Published online by Cambridge University Press: 28 November 2008
As the last federal troops departed the South in the late 1870s, hundreds were sent west to repress a strike by the workers on Jay Gould’s newly consolidated railway lines. The “Southern question,” a Virginia newspaper observed, had been put to rest. Now, the “trust question” and “the relation of labor and capital” would dominate the nation’s politics. The dislocations and discontent produced by new national corporations, national markets, and burgeoning industrial centers brought forth a welter of new legislative responses and new uses of state power, including experiments in administrative state-building at both state and national levels. Not only nation-spanning railroads and manufacturing firms but also mass immigration from abroad and increasingly bitter inequalities and class conflict at home presented new challenges that made America’s pre-Civil War traditions of local self-government and Jacksonian laissez-faire seem inadequate and antiquated.

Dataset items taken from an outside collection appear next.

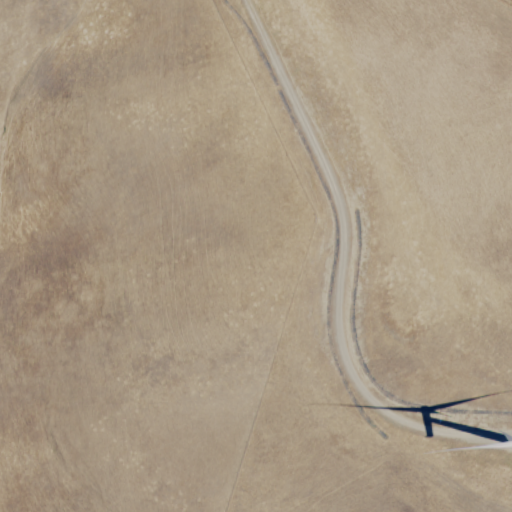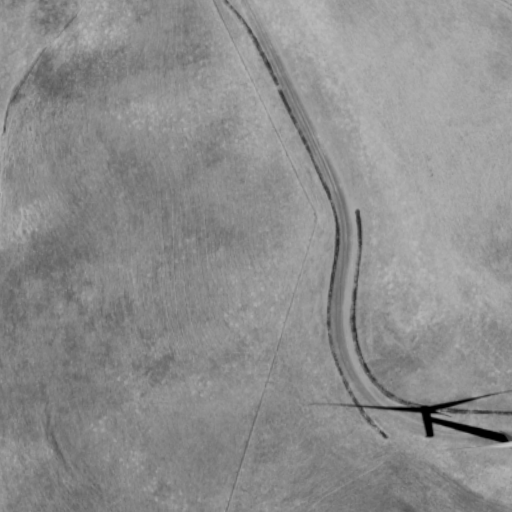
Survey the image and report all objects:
road: (330, 277)
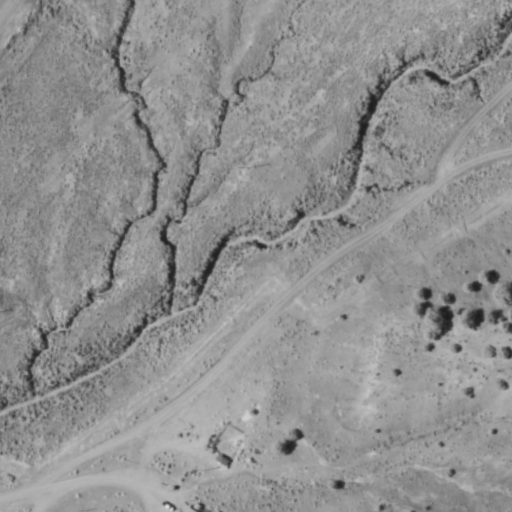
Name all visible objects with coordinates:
road: (10, 14)
road: (264, 324)
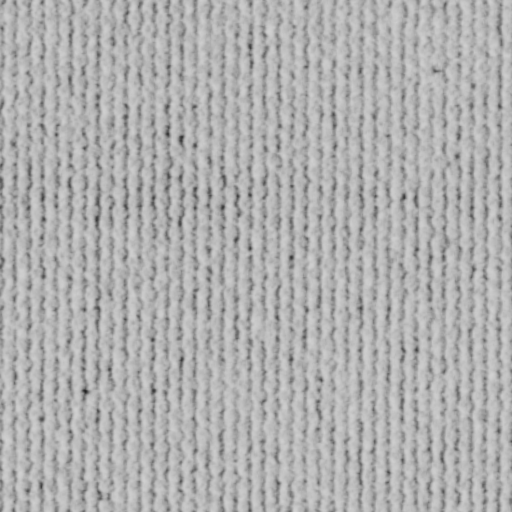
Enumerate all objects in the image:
crop: (256, 256)
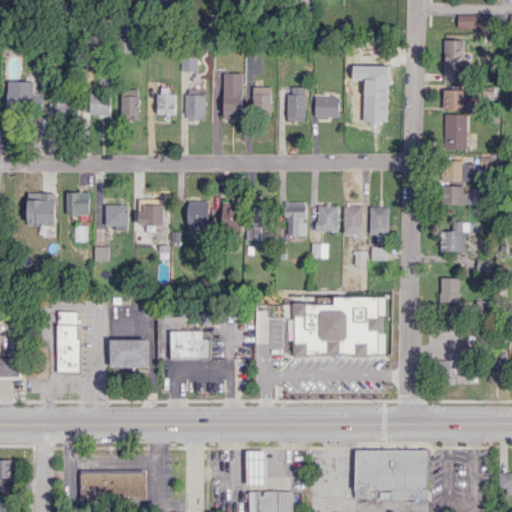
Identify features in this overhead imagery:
road: (464, 7)
building: (472, 20)
building: (511, 20)
building: (453, 60)
building: (189, 63)
building: (22, 95)
building: (375, 98)
building: (166, 99)
building: (262, 99)
building: (456, 99)
building: (233, 102)
building: (130, 103)
building: (296, 103)
building: (100, 104)
building: (195, 106)
building: (326, 106)
building: (66, 109)
building: (455, 130)
road: (205, 160)
building: (458, 170)
building: (454, 194)
building: (77, 202)
building: (40, 208)
road: (409, 211)
building: (152, 215)
building: (232, 215)
building: (117, 216)
building: (198, 217)
building: (327, 217)
building: (296, 218)
building: (352, 219)
building: (379, 219)
building: (258, 225)
building: (79, 232)
building: (455, 236)
building: (319, 249)
building: (378, 252)
building: (100, 253)
building: (359, 257)
building: (450, 289)
building: (339, 327)
parking lot: (137, 331)
road: (51, 342)
building: (67, 342)
building: (68, 342)
building: (188, 344)
building: (189, 344)
road: (260, 349)
building: (128, 352)
building: (129, 352)
parking lot: (84, 355)
parking lot: (215, 359)
road: (97, 364)
building: (9, 366)
building: (10, 366)
building: (496, 369)
road: (204, 372)
road: (334, 375)
road: (74, 379)
road: (261, 399)
road: (255, 423)
building: (256, 465)
building: (5, 467)
road: (193, 467)
road: (44, 468)
parking lot: (119, 471)
building: (391, 472)
building: (392, 472)
parking lot: (253, 476)
building: (505, 481)
building: (112, 483)
parking lot: (402, 483)
building: (112, 484)
building: (270, 501)
gas station: (271, 501)
building: (5, 502)
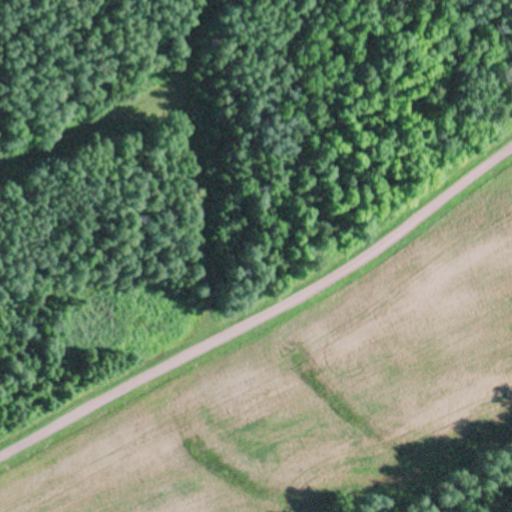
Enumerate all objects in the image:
road: (264, 312)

When Europeans spoke of the “statelessness” of nineteenth-century America, they had in mind the absence of a powerful central administration and of a national “state elite” to run it. “Administration” and “bureaucracy” were foreign-sounding terms. They seemed antithetical to the American system of government, which had been born in revolt against just such a modern state. Instead, antebellum America possessed a small, unassuming national government, which left most tasks to state lawmakers, local officials, and the courts. The leaders of bar and bench were, in Tocqueville’s famous phrase, America’s “high political class”; they were the rough equivalent of Europe’s administrative state elites. Common law judges hammered out and administered a remarkable portion of the important rules of social and economic life.